After almost forty years of painstaking work, the Institute published a translation of 2,000 tablets. It proved to be an rich source of unique information on the inner workings of what was at the time the world's largest and most long-lasting empire. Now, after another forty years, the Persepolis Fortification Archive, as the group of tablets is now called, continues to flood researchers with new data about the languages, administration, society, institutions, religion, and art of a realm that stretched from India to Egypt. Nothing like it has been found, before or since.  

But since 2004 the Persepolis Fortification Archive has been a hotly contested prize in a legal dispute now unfolding in a federal courtroom in Chicago. Victims of terrorist attacks linked to Iran want to force the sale of the tablets in order to collect on more than $3 billion in judgments they hold against Iran. If the archive goes on the auction block, it will be the first time most of these plaintiffs have received compensation for the atrocities they have endured. However, such a sale would mean breaking up the archive, perhaps even seeing the tablets disappear from further access, and it would come at a high price: the destruction of an irreplaceable ancient artifact that is invaluable not only to scholars of the past but also to the people of Iran, and to Americans of Iranian heritage, for whom it is a vital part of their present culture and identity.
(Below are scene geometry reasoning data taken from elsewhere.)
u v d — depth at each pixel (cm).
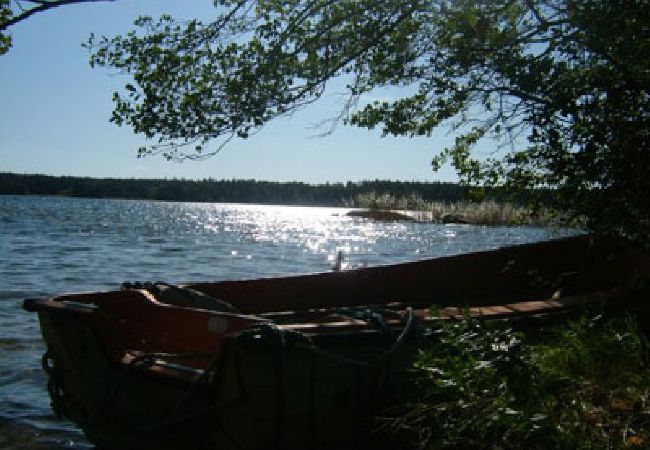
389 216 5934
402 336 496
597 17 549
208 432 472
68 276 1833
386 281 801
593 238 642
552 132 589
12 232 3566
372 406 493
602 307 609
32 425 648
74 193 17275
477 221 4625
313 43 611
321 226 5138
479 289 834
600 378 477
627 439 396
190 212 8538
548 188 645
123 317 615
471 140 677
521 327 575
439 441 434
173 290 652
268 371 450
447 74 636
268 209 12669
Matthew W. Stolper, a professor of Assyriology at the Oriental Institute and the Department of Near Eastern Languages and Civilizations at the University of Chicago, is the director of the Persepolis Fortification Archive Project, an emergency task force now working urgently to record as much information as possible about these documents while they remain available. He will describe the Persepolis Fortification Archive and discuss its value, the lawsuit that could lead to its sale, and what the Persepolis Fortification Archive Project is doing to meet this crisis.